To investigate the predictive potential of whole genome sequencing, the Johns Hopkins team used data recorded on thousands of identical twins entered into registries in Sweden, Denmark, Finland, Norway and the National Academy of Science's National Research World War II Veterans Twins Registry. "Identical twins share the same genome, and if the genome were the determining factor for common diseases, then the prevalence of a specific disease in an individual whose twin has that disease can be used to determine how well whole genome sequencing could predict an individual's disease risk," says Vogelstein.

The Johns Hopkins team collected information on the incidence of 24 diseases among the twin-pair groups, including cancer, as well as autoimmune, cardiovascular, genitourinary, neurological and obesity-associated diseases. To predict disease risk, they used mathematical models designed by Johns Hopkins graduate student Nicholas Roberts, D.V.M., and Joshua Vogelstein, Ph.D., assistant research scientist at the Johns Hopkins University Whiting School of Engineering and Bert Vogelstein's son, in collaboration with Giovanni Parmigiani, Ph.D., professor of biostatistics and computational biology at the Dana-Farber Cancer Institute. The models were used to calculate the capacity of whole genome sequencing to predict the risk of each disease based on typical thresholds used by doctors to initiate preventive or therapeutic measures.

Their analysis shows that whole genome sequencing could alert most individuals to an increased risk of at least one disease, signaled by a positive test result, but most people would get negative test results for the majority of diseases studied, failing to forewarn them of the diseases they may ultimately develop.

Kenneth Kinzler, Ph.D., co-director of the Ludwig Center at Johns Hopkins and professor of oncology, provides an example of what their analysis showed: "As many as two percent of women undergoing whole genome sequencing could receive a positive test result for ovarian cancer, alerting them that they have at least a one-in-ten chance of developing that cancer over their lifetime. The other 98 percent of women who receive a negative test for ovarian cancer will not be guaranteed a lifetime free of ovarian cancer because their risk of developing it is very similar to that of the general population. So, a negative test is not a 'free pass' to discount the chance of acquiring any particular disease."

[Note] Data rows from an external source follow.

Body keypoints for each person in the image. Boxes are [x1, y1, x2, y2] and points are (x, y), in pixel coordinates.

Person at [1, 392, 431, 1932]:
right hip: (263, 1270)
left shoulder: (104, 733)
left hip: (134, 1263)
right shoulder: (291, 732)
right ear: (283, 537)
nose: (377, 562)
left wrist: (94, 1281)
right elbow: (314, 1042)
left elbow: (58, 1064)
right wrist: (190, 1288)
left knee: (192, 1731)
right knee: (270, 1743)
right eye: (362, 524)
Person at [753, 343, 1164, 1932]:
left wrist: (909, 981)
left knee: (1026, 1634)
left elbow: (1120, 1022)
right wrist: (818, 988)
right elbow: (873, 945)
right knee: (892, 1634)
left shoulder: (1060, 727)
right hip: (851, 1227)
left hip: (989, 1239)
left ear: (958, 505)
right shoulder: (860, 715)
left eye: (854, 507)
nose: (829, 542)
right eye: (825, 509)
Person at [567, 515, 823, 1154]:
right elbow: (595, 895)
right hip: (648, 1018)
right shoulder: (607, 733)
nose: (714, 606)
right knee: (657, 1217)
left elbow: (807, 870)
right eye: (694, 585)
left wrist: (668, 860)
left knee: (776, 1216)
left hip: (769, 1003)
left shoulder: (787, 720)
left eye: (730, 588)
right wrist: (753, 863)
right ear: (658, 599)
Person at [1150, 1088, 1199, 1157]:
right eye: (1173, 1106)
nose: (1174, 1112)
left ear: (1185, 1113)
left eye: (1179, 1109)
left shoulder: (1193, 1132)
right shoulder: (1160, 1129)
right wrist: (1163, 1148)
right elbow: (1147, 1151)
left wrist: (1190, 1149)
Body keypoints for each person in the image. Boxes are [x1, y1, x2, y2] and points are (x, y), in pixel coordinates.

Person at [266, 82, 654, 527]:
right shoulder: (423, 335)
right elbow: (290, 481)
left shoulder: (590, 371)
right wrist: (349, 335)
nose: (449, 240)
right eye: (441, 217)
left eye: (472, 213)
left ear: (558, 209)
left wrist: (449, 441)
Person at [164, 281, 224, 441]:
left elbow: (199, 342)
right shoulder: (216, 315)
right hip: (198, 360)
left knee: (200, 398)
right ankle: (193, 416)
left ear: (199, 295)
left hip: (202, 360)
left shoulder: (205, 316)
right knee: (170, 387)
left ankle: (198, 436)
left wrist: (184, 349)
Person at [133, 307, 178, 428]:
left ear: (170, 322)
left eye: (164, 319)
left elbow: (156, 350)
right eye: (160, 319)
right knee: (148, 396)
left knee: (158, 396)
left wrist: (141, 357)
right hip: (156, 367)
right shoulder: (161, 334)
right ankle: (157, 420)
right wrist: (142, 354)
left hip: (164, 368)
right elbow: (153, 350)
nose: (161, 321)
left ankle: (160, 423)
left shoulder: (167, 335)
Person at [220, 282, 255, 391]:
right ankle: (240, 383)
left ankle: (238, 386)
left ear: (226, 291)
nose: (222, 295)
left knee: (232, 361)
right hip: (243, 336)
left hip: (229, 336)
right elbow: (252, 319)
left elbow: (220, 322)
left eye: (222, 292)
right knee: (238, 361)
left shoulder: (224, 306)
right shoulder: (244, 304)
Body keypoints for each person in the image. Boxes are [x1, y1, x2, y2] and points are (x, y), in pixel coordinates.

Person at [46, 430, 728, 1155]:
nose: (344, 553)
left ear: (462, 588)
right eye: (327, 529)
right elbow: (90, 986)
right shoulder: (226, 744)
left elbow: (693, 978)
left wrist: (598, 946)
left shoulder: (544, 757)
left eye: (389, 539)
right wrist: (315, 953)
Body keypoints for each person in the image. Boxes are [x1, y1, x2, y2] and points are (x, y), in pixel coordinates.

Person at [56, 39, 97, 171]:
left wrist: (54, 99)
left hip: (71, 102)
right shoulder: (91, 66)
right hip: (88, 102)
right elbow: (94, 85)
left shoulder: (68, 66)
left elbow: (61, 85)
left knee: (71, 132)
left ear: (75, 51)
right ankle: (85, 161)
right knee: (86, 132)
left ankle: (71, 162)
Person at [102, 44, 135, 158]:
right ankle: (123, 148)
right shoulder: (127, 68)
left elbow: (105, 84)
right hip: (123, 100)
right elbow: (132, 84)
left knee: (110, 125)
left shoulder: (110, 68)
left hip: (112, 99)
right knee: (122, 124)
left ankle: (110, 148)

The investigators say their analysis specifically shows that whole-genome-based tests are not highly informative for predicting cancer in most individuals without a strong family history of the disease. On the other hand, genetic tests could identify, theoretically, more than three-quarters of patients who may develop four of the diseases studied - coronary heart disease in men, thyroid autoimmunity, type 1 diabetes and Alzheimer's disease.

"In families with strong histories of cancer, whole genome sequencing can still be very informative for identifying inherited genes that increase cancer risk," says Victor Velculescu, M.D., Ph.D., professor of oncology, who with Vogelstein and Kinzler provided some of the first evidence that inherited pancreatic cancer genes can be identified in families through whole genome sequencing. "But hereditary cancers are rare. Most cancers arise from mutations acquired through environmental exposures, lifestyle choices and random mistakes in genes that occur when cells divide."